Selected extract =
▼

In all, Canada’s 2024 Food Price Report predicts an increase of 2.5 to 4.5 per cent in overall food costs in the new year, with a rise across the board.

Sylvain Charlebois, professor and director of the Agri-Food Analytics Lab at Dalhousie University, says that in 2023, all sections of the grocery sector were impacted by inflation. Charlebois says they expect a “soft landing,” with inflation expected to cool for the new year.

“We’re expecting some price wars. Things are tightening up right now for grocers and suppliers,” Charlebois told CityNews. “We’re expecting an inflation rate of 2.5 per cent to 4.5 per cent … but we wouldn’t be surprised if it falls below that threshold.”

Charlebois says that while Canadians vilify inflation in general, it’s something this sector needs.

“We need [inflation] for investments, you need it to increase competition, and you need it to get companies to innovate and make sure that our food is safe,” he said.

“The challenge we have had over the last couple of years is that the rate has been much too high for far too long. We wouldn’t be surprised that in 2024, we go back to that proverbial sweet spot.”

2024 Canadian food prices table

  • Bakery: 5% to 7%
  • Dairy: 1% to 3%
  • Fruit: 1% to 3%
  • Meat: 5% to 7%
  • Other: 2% to 4%
  • Restaurants: 3% to 5%
  • Seafood: 3% to 5%
  • Vegetables: 5% to 7%

Provincial breakdown of food prices


According to the report, retail food sales data indicates a decline from a monthly expenditure of $261.24 per capita in August 2022 to a monthly expenditure of $252.89 per capita in August 2023.

The rise in prices can be attributed to various factors, including climate events that have had adverse effects on harvests, such as wildfires and flooding throughout the country.

Coffee, flour, vegetables and meat: Food items that will cost more or less

Charlebois said consumers should feel better about the costs of certain food products. He mentions coffee, flour, wheat and dry pasta as some to look out for in terms of lower prices.

“Even dairy. We got some good news in the fall from the commission. Farm prices will go up by 1.7 per cent to 2 per cent, which is quite reasonable, to be honest. We’re not expecting major jumps in the dairy section at all.”

Charlebois says the meat section will be problematic in terms of high costs, as well as the costs of vegetables and the bakery sector.

sliced meat on brown paper
According to Statistics Canada’s food retail data, Canadian consumers are spending less. Photo: Unsplash.

“The vegetable play is about the dollar. It’s been a story for about two or three years now. Because of the interest rate and a potential recession, we may see the dollar weaken … That is going to impact the purchasing power of importers,” Charlebois said.

“In the meat section, beef is going to increase because of droughts in the U.S. and Canada. Poultry is going to increase because of the Avian Flu. Pork got cheap this year, so we have fewer farmers farming hogs. There is less supply … eventually, we are expecting more prices to increase over the next little while.”

As for whether Charlebois thinks this is good news for Canadians, he mentioned that the latest report indicates that it won’t be as alarming in 2024 as in years past.

“If you’re looking at prices to drop, you won’t celebrate. What this report is telling Canadians is that things are not as dire as in 2023 or even in 2022,” Charlebois said.

▲

Extracted data entries
▼

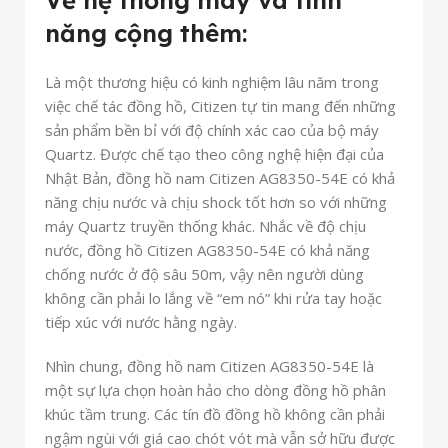
năng cộng thêm:
Là một thương hiệu có kinh nghiệm lâu năm trong
việc chế tác đồng hồ, Citizen tự tin mang đến những
sản phẩm bền bỉ với độ chính xác cao của bộ máy
Quartz. Được chế tạo theo công nghệ hiện đại của
Nhật Bản, đồng hồ nam Citizen AG8350-54E có khả
năng chịu nước và chịu shock tốt hơn so với những
máy Quartz truyền thống khác. Nhắc về độ chịu
nước, đồng hồ Citizen AG8350-54E có khả năng
chống nước ở độ sâu 50m, vậy nên người dùng
không cần phải lo lắng về “em nó” khi rửa tay hoặc
tiếp xúc với nước hằng ngày.
Nhìn chung, đồng hồ nam Citizen AG8350-54E là
một sự lựa chọn hoàn hảo cho dòng đồng hồ phân
khúc tầm trung. Các tín đồ đồng hồ không cần phải
ngậm ngùi với giá cao chót vót mà vẫn sở hữu được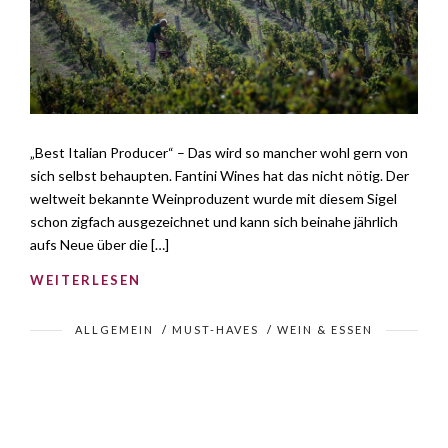
„Best Italian Producer“ – Das wird so mancher wohl gern von
sich selbst behaupten. Fantini Wines hat das nicht nötig. Der
weltweit bekannte Weinproduzent wurde mit diesem Sigel
schon zigfach ausgezeichnet und kann sich beinahe jährlich
aufs Neue über die […]
WEITERLESEN
ALLGEMEIN
/
MUST-HAVES
/
WEIN & ESSEN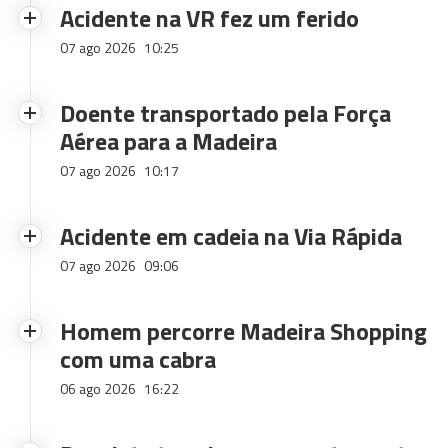
Acidente na VR fez um ferido
07 ago 2026
10:25
Doente transportado pela Força
Aérea para a Madeira
07 ago 2026
10:17
Acidente em cadeia na Via Rápida
07 ago 2026
09:06
Homem percorre Madeira Shopping
com uma cabra
06 ago 2026
16:22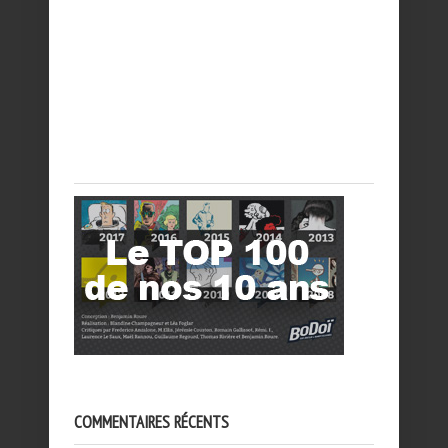
COMMENTAIRES RÉCENTS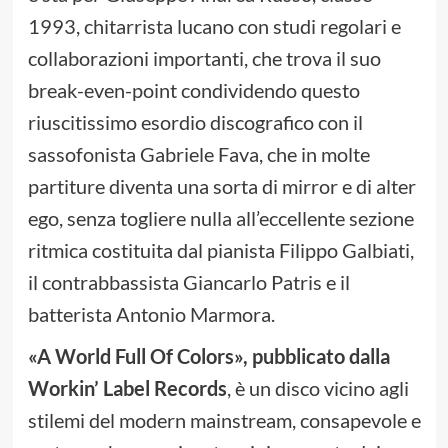
1993, chitarrista lucano con studi regolari e
collaborazioni importanti, che trova il suo
break-even-point condividendo questo
riuscitissimo esordio discografico con il
sassofonista Gabriele Fava, che in molte
partiture diventa una sorta di mirror e di alter
ego, senza togliere nulla all’eccellente sezione
ritmica costituita dal pianista Filippo Galbiati,
il contrabbassista Giancarlo Patris e il
batterista Antonio Marmora.
«A World Full Of Colors», pubblicato dalla
Workin’ Label Records
, è un disco vicino agli
stilemi del modern mainstream, consapevole e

▲

Exercises =
- 1) Translate this sentence from the food price article into Spanish: "Charlebois says the meat section will be problematic in terms of high costs, as well as the costs of vegetables and the bakery sector."
- 2) According to the food price article, what does Charlebois give as the cause of the expected rise in poultry prices?
- 3) Carry on writing the food price article from its final sentence.
These records come from a separate source and are not part of the text.

Numbered responses =
- 1) Charlebois dice que la sección de carnes será problemática en términos de costos altos, así como los costos de las verduras y el sector de panadería.

- 2) The Avian Flu.

- 3)
“I think that the worst is behind us, which is good news … I don’t know if consumers want deflation or if they understand what it means. It would mean companies would divest, and prices would skyrocket again. You don’t want prices to drop in the food industry, but you want deals … that didn’t happen in the last couple of years.”

Managing food costs vs. the costs of living

Another indication of how the cost of living is impacting how residents spend on food, the report shows Canadians are facing additional pressures, including higher costs for rent and utilities and rising personal debt.

“Based on the 2023 predictions, the total annual expenditure for a family with the following demographic composition: man (aged 31-50), woman (aged 31-50), boy (aged 14-18), and girl (aged 9-13), was originally projected to be $16,288.40, based on what we considered to be a healthy diet,” the report states.

apples and bananas in brown cardboard box
Food inflation is the gradual rise in the cost of all food products, whereas food price increase refers to the higher pricing of a product at the retail level. Photo: Unsplash.

“This year, in recognition of the reduced spending habits of Canadians, a more accurate estimate for the annual spending of a family of four in the past year is $15,595.40.4. In other words, they spent $693 less due to changes in shopping habits, despite higher food prices.”

Experts say Canadians will continue to experience the strain of food inflation in 2024, compounded by increasing costs of housing, energy, and various other expenditures.

Further, Canada’s 2024 Food Price Report indicates that the new year may witness a “mild deflationary trend,” resulting in lower prices for numerous essential food items.

Corporate behaviour and the profits of major grocers

Canadians are trading down and going to discount stores, but also eating more at home to try and save money, which benefits the grocers.

Major Canadian grocers, such as Loblaw, have been under pressure to stabilize Canadian food prices. The federal government has called on them to provide detailed plans to address rising food costs through discounts, promotions and other measures. 

The 2024 report mentions the prevalent issue of food affordability and how it has remained a top concern as prices
continued to rise throughout the year.

“There were widespread concerns about corporate behaviour, with allegations of profiteering by Canada’s major grocery chains frequently reported in the media and the subject of government attention,” the report states.

“A significant 30.3 per cent of Canadians believed that price gouging was the primary reason for the escalating food prices.”

Canada’s Food Price Report of 2024 is an annual publication collaboratively produced by Dalhousie University, the University of Guelph, the University of British Columbia, and the University of Saskatchewan.